# Collet Drawbar



## JPigg55 (Jun 22, 2015)

I'm in the market for a collet drawbar and collar.
Is there any difference between drawbars for different 9" SB lathe models ?


----------



## Mark_f (Jun 22, 2015)

The draw bar is easy to make. You can thread a piece of tubing, put a stop and handle on the end and you have it. It is also a lot less expensive than buying an original.


----------



## atwatterkent (Jun 23, 2015)

Almost all 9" and 10K South Bend drawbars for 3C collets are the interchangeable. Only the old 9" Junior was different. I use the same 3C drawbar on my '47 9" , 1952 9" and my 1961 10K.  The spindle nose adapters are the same too.


----------



## brino (Jul 9, 2015)

JPigg55 said:


> I'm in the market for a collet drawbar and collar.



Hi JPigg,

I just saw one on the weekend at my local used tool store. It looked used but in good shape. 
Pictures below.

I have no idea what shipping would cost,but if your interested let me know.
If nothing else, it gives you a price point.

-brino


----------



## brino (Jul 10, 2015)

Hi again JPigg,

If you are just looking for a great collet system, and not necessarily the Southbend original one, then consider the Beall one. They use standard ER-32 collets. 
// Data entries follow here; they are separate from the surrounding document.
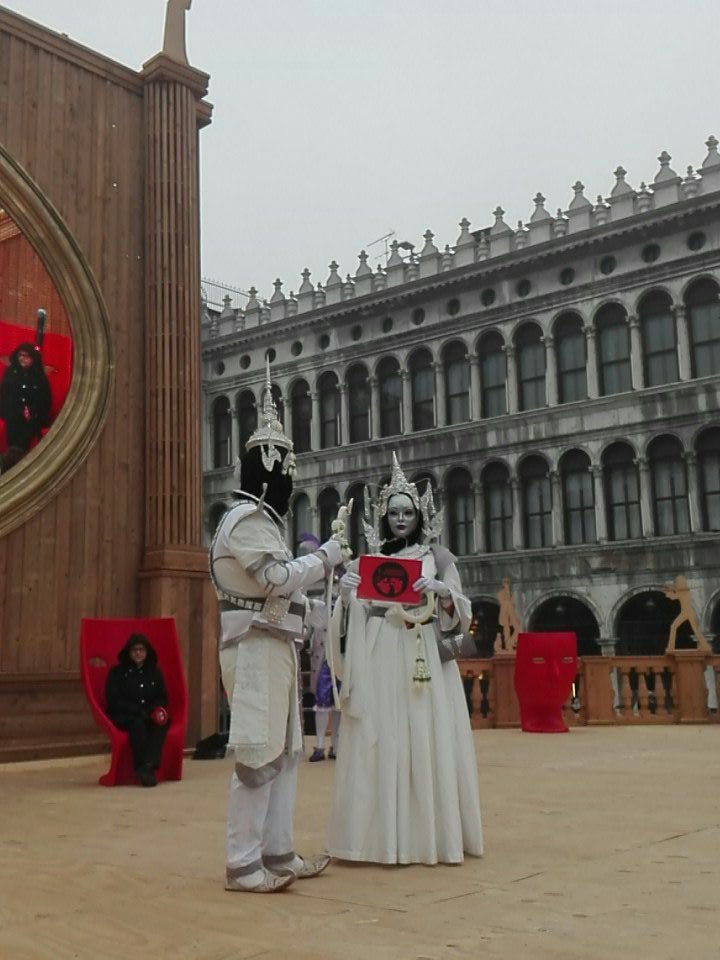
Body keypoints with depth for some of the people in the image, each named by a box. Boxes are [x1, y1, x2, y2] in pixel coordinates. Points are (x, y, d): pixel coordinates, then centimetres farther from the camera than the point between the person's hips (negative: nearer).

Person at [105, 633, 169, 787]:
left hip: (150, 715, 3)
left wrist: (157, 709, -9)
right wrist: (139, 711, -17)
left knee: (162, 722, -31)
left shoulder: (154, 672, 14)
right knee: (138, 723, -37)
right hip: (123, 717, -3)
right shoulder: (117, 672, 3)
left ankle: (149, 765, -42)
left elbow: (162, 697, 16)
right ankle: (142, 768, -40)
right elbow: (114, 701, -5)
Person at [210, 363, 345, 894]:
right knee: (258, 754, -8)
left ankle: (278, 852, 20)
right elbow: (279, 578, -22)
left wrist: (329, 609, 18)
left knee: (284, 751, 13)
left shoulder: (262, 519, 20)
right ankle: (243, 864, -2)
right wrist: (329, 554, -10)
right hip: (257, 647, -11)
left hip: (274, 646, 11)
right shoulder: (247, 518, -12)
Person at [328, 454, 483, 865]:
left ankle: (433, 835, 6)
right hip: (379, 661, 2)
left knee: (427, 739, -2)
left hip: (425, 658, -1)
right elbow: (353, 616, 9)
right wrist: (345, 595, -11)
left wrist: (444, 592, -18)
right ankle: (382, 835, 5)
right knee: (380, 742, -1)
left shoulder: (438, 555, 6)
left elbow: (462, 613, 2)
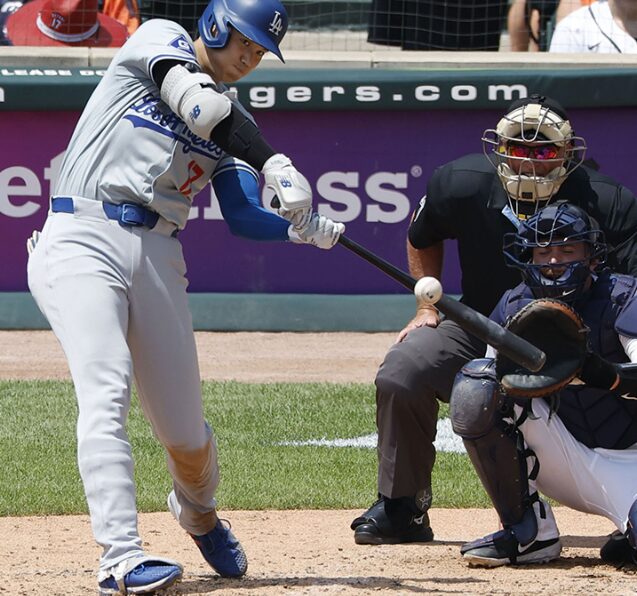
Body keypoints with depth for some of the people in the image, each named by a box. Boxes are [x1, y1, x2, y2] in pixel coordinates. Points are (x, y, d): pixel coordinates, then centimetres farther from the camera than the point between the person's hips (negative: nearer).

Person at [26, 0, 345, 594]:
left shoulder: (232, 122, 18)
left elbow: (243, 217, 6)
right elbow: (199, 106, -15)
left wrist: (301, 229, -14)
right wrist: (276, 164, -22)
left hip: (156, 256, 5)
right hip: (81, 242, -5)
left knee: (184, 428, 4)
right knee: (106, 390, -23)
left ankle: (198, 513, 37)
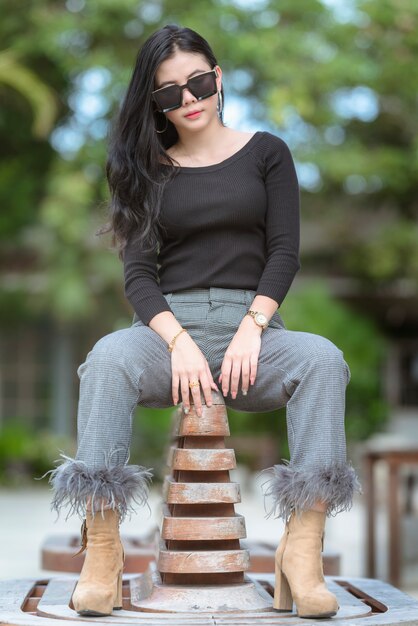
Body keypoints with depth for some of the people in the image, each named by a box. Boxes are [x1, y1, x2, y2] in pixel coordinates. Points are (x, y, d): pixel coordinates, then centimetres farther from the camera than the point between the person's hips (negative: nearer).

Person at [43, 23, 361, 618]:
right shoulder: (148, 170, 14)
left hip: (251, 326, 0)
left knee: (322, 358, -33)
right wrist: (179, 341, -15)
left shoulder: (266, 153, 13)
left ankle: (303, 550, -37)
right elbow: (138, 272, 4)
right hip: (167, 325, 0)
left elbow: (283, 253, 5)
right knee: (109, 357, -34)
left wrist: (251, 329, -12)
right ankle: (102, 551, -35)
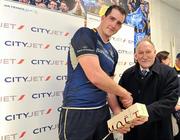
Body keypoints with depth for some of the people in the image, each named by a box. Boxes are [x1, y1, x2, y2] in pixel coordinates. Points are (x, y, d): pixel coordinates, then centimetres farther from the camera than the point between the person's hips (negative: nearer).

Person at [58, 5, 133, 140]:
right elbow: (95, 77, -22)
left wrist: (119, 114, 1)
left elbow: (109, 86, 15)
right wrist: (125, 94, -9)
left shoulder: (113, 52, 11)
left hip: (102, 111, 7)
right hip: (77, 112, -7)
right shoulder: (85, 34, -11)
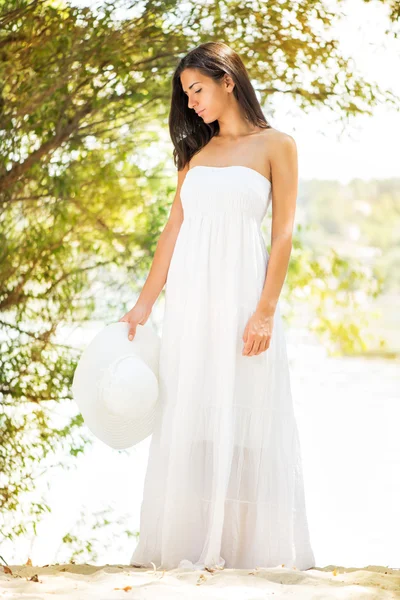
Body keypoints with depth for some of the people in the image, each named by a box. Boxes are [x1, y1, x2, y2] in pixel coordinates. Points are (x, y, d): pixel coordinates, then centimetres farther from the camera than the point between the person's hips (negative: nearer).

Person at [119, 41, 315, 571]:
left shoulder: (275, 145, 2)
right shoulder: (195, 151, 16)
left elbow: (283, 234, -4)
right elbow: (173, 230, 13)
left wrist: (265, 311, -13)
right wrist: (144, 304, 7)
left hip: (241, 290, -5)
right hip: (189, 295, 5)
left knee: (241, 416, -3)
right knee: (188, 417, 3)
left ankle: (248, 544, 4)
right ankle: (190, 542, 9)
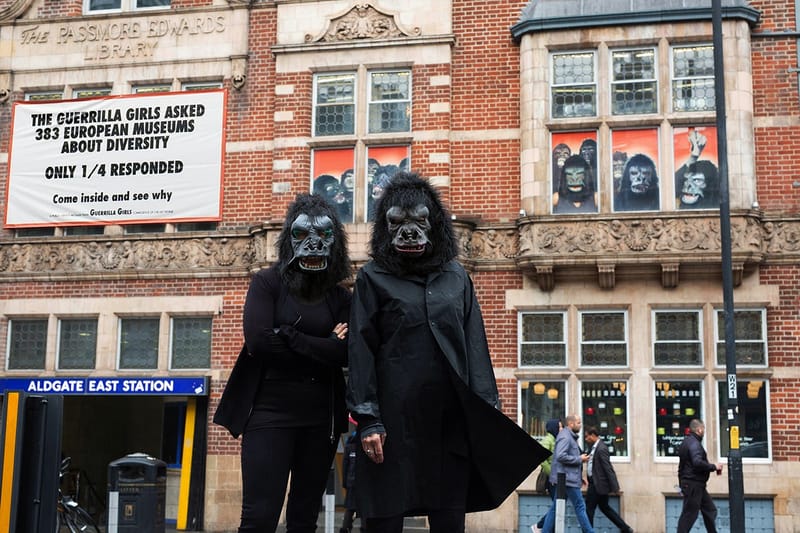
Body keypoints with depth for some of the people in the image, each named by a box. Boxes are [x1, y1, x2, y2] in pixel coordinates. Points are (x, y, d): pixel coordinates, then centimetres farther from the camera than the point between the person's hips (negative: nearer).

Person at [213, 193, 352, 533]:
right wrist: (323, 347, -8)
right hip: (270, 413, -3)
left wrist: (287, 336, -11)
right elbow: (259, 342, -13)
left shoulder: (340, 297, 9)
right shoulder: (267, 283, 2)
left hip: (320, 419, 3)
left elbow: (345, 354, -7)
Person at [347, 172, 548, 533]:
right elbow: (361, 351, -2)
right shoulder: (373, 278, 4)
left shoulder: (456, 276, 14)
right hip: (393, 417, -3)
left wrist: (486, 409, 3)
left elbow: (475, 344, 11)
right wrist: (367, 418, -10)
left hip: (449, 416, 3)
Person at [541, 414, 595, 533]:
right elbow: (561, 456, -24)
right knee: (580, 507, -5)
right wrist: (579, 459, -16)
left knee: (556, 507, 9)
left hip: (565, 478, 10)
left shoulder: (570, 436, 20)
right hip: (568, 478, -10)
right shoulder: (565, 436, -13)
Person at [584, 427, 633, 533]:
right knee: (604, 507, 16)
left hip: (598, 484, -10)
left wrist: (614, 486, -20)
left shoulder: (601, 449, -19)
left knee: (589, 508, -1)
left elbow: (608, 468, -20)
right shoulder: (595, 446, 10)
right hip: (595, 483, 10)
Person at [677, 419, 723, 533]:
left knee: (710, 510, 14)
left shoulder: (687, 442, 16)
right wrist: (714, 467, -17)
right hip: (693, 484, -11)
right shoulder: (694, 443, -16)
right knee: (689, 514, -6)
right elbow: (698, 462, -28)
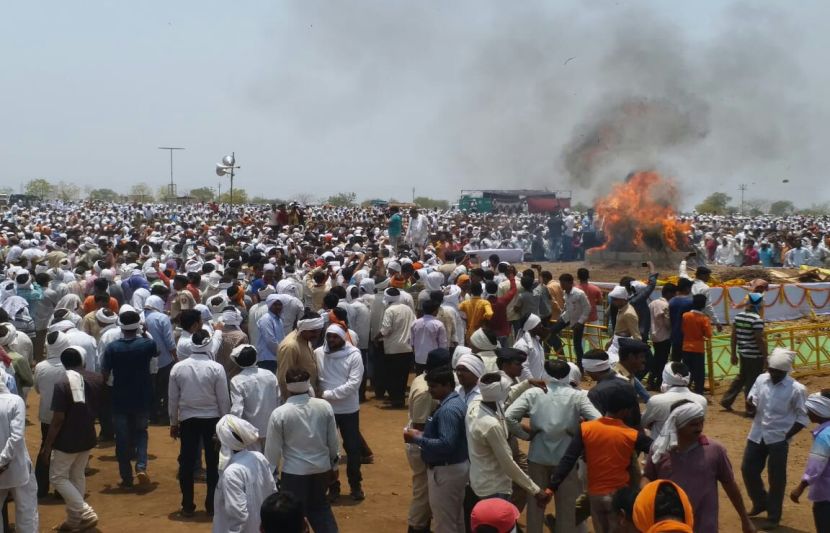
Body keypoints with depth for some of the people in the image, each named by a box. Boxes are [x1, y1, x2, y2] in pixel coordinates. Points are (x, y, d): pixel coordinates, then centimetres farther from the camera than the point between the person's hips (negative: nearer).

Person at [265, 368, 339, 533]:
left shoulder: (279, 413, -15)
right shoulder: (325, 406, -7)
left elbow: (273, 449, -8)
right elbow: (333, 441, 2)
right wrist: (334, 465, 18)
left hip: (294, 472, -4)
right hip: (322, 469, 4)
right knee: (320, 507, 24)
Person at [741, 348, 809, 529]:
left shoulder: (796, 389, -13)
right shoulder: (761, 379, -1)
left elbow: (803, 417, -6)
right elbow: (752, 403, 7)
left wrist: (787, 435, -12)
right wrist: (750, 405, -17)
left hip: (778, 439, -5)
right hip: (757, 435, 5)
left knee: (776, 478, 3)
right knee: (748, 469, 11)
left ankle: (773, 517, 18)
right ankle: (760, 503, 36)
One advantage I have found is that it allows me to hold up to the max. 3/4" size of my Southbend 9" spindle thru hole in the collet. I am not sure of the max size for 3C collets, but using a draw bar means it'll be less than the spindle hole.

I mention it and put some pictures and links in post #6 here:
http://www.hobby-machinist.com/threads/is-there-a-definitive-article-on-collets.36227/#post-308234

-brino


----------



## JPigg55 (Jul 11, 2015)

Thanks Brino for the info and offer. I'm not necessarily in the market for an original and with the info provided, the ER 32 collets interrest me. Drawbar price looks good given prices I've seen on eBay.
The lathe dogs in the background caught my interest. What's the price on those ?
After reading all the replies and links, I do have a couple more questions before diving in.

 What would be the type of operations do you do where collets are used in a lathe both headstock and tailstock ?
 From the pictures on the http://www.hobby-machinist.com/threads/is-there-a-definitive-article-on-collets.36227/#post-308234 link, does the adapter piece thread onto the headstock and do you have to use some sort of knock-out bar to remove/change the collet ?
 I've read where people use collets in their lathe tailstock. I have a SB9 with MT2 taper tailstock. My clausing mill also uses MT2 collets. Does the knock out feature of the taistock push out the collets or is some other type set-up required ? I've never tried putting one in since I didn't want to stick it and mess it up trying to get it out.


----------



## aametalmaster (Jul 11, 2015)

Used my home made ER-40 collet chuck today on my SB 10K. Would be lost without it especially on an 1/8" dia screw...Bob


----------